Attorney Leander James, who is working with alleged victims in Guam, said in a statement the move will help resolve current lawsuits from more than 180 claims of abuse through settlements.
“We welcome the announcement,” James said in a statement. “Bankruptcy provides the only realistic path to settlement of pending and future claims.”
James says the bankruptcy will create a deadline for victims to file claims.

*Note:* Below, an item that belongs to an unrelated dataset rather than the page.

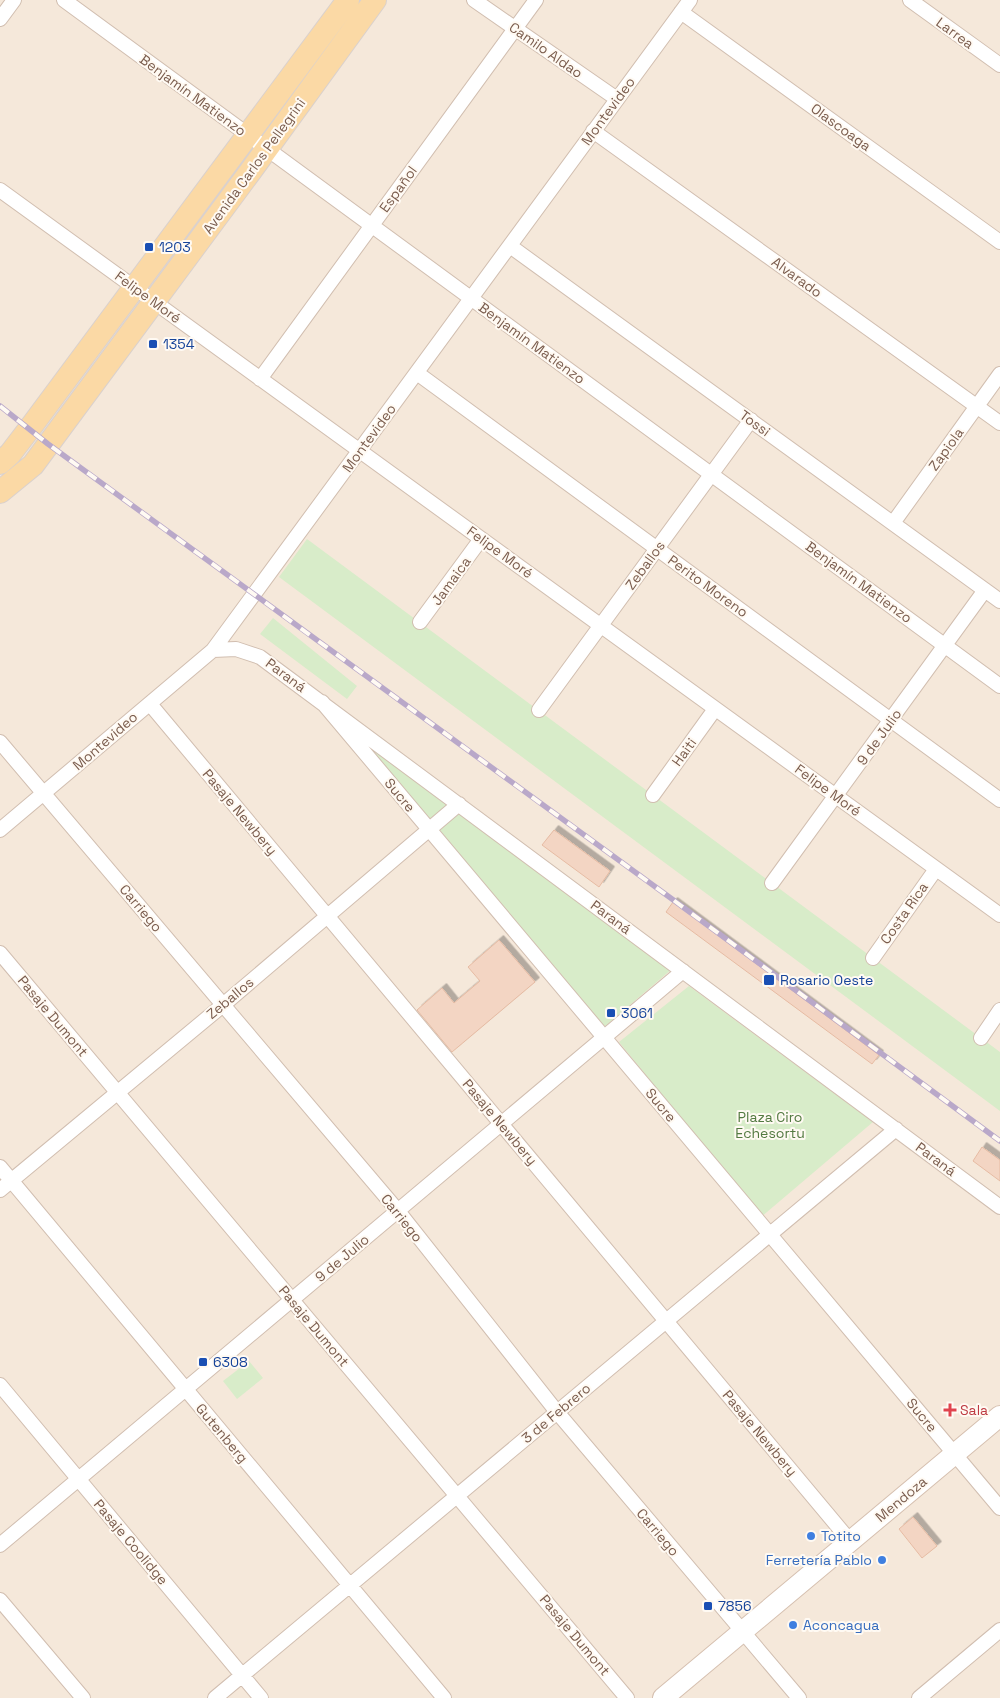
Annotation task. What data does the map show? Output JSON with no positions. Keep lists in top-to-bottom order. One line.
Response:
{"streets":{"main road":["Avenida Carlos Pellegrini","Mendoza"],"street":["Larrea","Camilo Aldao","Benjamín Matienzo","Montevideo","Olascoaga","Español","Alvarado","Felipe Moré","Tossi","Zapiola","Zeballos","Jamaica","Perito Moreno","Paraná","9 de Julio","Haiti","Sucre","Pasaje Newbery","Carriego","Costa Rica","Pasaje Dumont","3 de Febrero","Gutenberg","Pasaje Coolidge"]},"crossings":[["Camilo Aldao","Montevideo"],["Camilo Aldao","Español"],["Benjamín Matienzo","Montevideo"],["Benjamín Matienzo","Avenida Carlos Pellegrini"],["Benjamín Matienzo","Español"],["Benjamín Matienzo","Zeballos"],["Benjamín Matienzo","9 de Julio"],["Montevideo","Olascoaga"],["Montevideo","Alvarado"],["Montevideo","Felipe Moré"],["Montevideo","Tossi"],["Montevideo","Perito Moreno"],["Montevideo","Paraná"],["Montevideo","Pasaje Newbery"],["Montevideo","Carriego"],["Avenida Carlos Pellegrini","Felipe Moré"],["Español","Felipe Moré"],["Alvarado","Zapiola"],["Felipe Moré","Zeballos"],["Felipe Moré","Jamaica"],["Felipe Moré","9 de Julio"],["Felipe Moré","Haiti"],["Felipe Moré","Costa Rica"],["Tossi","Zapiola"],["Tossi","Zeballos"],["Tossi","9 de Julio"],["Zeballos","Perito Moreno"],["Zeballos","Paraná"],["Zeballos","Sucre"],["Zeballos","Pasaje Newbery"],["Zeballos","Carriego"],["Zeballos","Pasaje Dumont"],["Zeballos","Gutenberg"],["Perito Moreno","9 de Julio"],["Paraná","9 de Julio"],["Paraná","Sucre"],["Paraná","3 de Febrero"],["9 de Julio","Sucre"],["9 de Julio","Pasaje Newbery"],["9 de Julio","Carriego"],["9 de Julio","Pasaje Dumont"],["9 de Julio","Gutenberg"],["9 de Julio","Pasaje Coolidge"],["Sucre","3 de Febrero"],["Sucre","Mendoza"],["Pasaje Newbery","3 de Febrero"],["Pasaje Newbery","Mendoza"],["Carriego","3 de Febrero"],["Carriego","Mendoza"],["Pasaje Dumont","3 de Febrero"],["3 de Febrero","Gutenberg"],["3 de Febrero","Pasaje Coolidge"]],"parks":["Plaza Ciro Echesortu"],"places":{"transit":["1203","1354","Rosario Oeste","3061","6308","7856"],"health":["Sala"],"other":["Totito","Ferretería Pablo","Aconcagua"]}}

“This bankruptcy filing will automatically stop any further action in the lawsuits that have been filed, and it will create a deadline for all Guam clergy abuse victims to file claims,” James said. “It will be important for those who have not come forward to do so and file their claim.”
Guam attorney Anthony Perez, who is also representing victims, says the bankruptcy does not mean the archdiocese will be shuttered.
“Just because the archdiocese is filing for bankruptcy does not mean it will go out of business,” Perez said. “In my discussions with attorneys from my team with extensive experience in these types of bankruptcies, this filing will allow the archdiocese to reorganize and still be operational after the claims are paid and the bankruptcy is closed.”
Civil Beat reported about the wide scope of the scandal engulfing the Catholic Church in Guam in a special project, “Faith Betrayed.”